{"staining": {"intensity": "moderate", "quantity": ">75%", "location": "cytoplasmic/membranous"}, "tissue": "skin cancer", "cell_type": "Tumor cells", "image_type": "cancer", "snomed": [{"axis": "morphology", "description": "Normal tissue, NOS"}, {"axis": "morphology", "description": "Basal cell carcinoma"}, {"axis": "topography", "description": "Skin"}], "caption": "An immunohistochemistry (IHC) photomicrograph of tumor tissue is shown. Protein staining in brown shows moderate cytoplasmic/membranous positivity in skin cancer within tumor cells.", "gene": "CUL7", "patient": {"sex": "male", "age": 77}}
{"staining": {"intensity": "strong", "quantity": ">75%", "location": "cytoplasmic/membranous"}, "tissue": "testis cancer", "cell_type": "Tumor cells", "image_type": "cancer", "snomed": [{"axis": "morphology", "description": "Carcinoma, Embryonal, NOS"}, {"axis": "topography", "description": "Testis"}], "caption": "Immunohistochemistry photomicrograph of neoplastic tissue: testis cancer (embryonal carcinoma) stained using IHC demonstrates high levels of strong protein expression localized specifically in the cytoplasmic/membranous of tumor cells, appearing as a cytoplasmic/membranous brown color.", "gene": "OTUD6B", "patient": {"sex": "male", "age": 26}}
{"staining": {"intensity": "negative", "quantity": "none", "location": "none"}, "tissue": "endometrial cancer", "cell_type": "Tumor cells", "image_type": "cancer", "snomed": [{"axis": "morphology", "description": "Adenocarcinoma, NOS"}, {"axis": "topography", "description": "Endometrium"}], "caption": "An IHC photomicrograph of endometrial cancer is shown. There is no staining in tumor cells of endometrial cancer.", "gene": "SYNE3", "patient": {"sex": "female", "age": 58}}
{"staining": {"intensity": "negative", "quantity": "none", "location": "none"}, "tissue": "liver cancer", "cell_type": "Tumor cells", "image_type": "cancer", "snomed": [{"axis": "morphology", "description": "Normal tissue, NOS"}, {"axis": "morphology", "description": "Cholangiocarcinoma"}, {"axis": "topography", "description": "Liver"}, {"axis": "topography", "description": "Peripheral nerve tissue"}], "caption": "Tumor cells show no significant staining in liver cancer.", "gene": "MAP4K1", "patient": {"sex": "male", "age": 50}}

*WORK ITEM:* Copy every line of the data above, beginning with the first and ending with the line that contains "IHC photomicrograph of", and give nothing more.

*ANSWER FOR THIS EXERCISE:*
{"staining": {"intensity": "moderate", "quantity": ">75%", "location": "cytoplasmic/membranous"}, "tissue": "skin cancer", "cell_type": "Tumor cells", "image_type": "cancer", "snomed": [{"axis": "morphology", "description": "Normal tissue, NOS"}, {"axis": "morphology", "description": "Basal cell carcinoma"}, {"axis": "topography", "description": "Skin"}], "caption": "An immunohistochemistry (IHC) photomicrograph of tumor tissue is shown. Protein staining in brown shows moderate cytoplasmic/membranous positivity in skin cancer within tumor cells.", "gene": "CUL7", "patient": {"sex": "male", "age": 77}}
{"staining": {"intensity": "strong", "quantity": ">75%", "location": "cytoplasmic/membranous"}, "tissue": "testis cancer", "cell_type": "Tumor cells", "image_type": "cancer", "snomed": [{"axis": "morphology", "description": "Carcinoma, Embryonal, NOS"}, {"axis": "topography", "description": "Testis"}], "caption": "Immunohistochemistry photomicrograph of neoplastic tissue: testis cancer (embryonal carcinoma) stained using IHC demonstrates high levels of strong protein expression localized specifically in the cytoplasmic/membranous of tumor cells, appearing as a cytoplasmic/membranous brown color.", "gene": "OTUD6B", "patient": {"sex": "male", "age": 26}}
{"staining": {"intensity": "negative", "quantity": "none", "location": "none"}, "tissue": "endometrial cancer", "cell_type": "Tumor cells", "image_type": "cancer", "snomed": [{"axis": "morphology", "description": "Adenocarcinoma, NOS"}, {"axis": "topography", "description": "Endometrium"}], "caption": "An IHC photomicrograph of endometrial cancer is shown. There is no staining in tumor cells of endometrial cancer.", "gene": "SYNE3", "patient": {"sex": "female", "age": 58}}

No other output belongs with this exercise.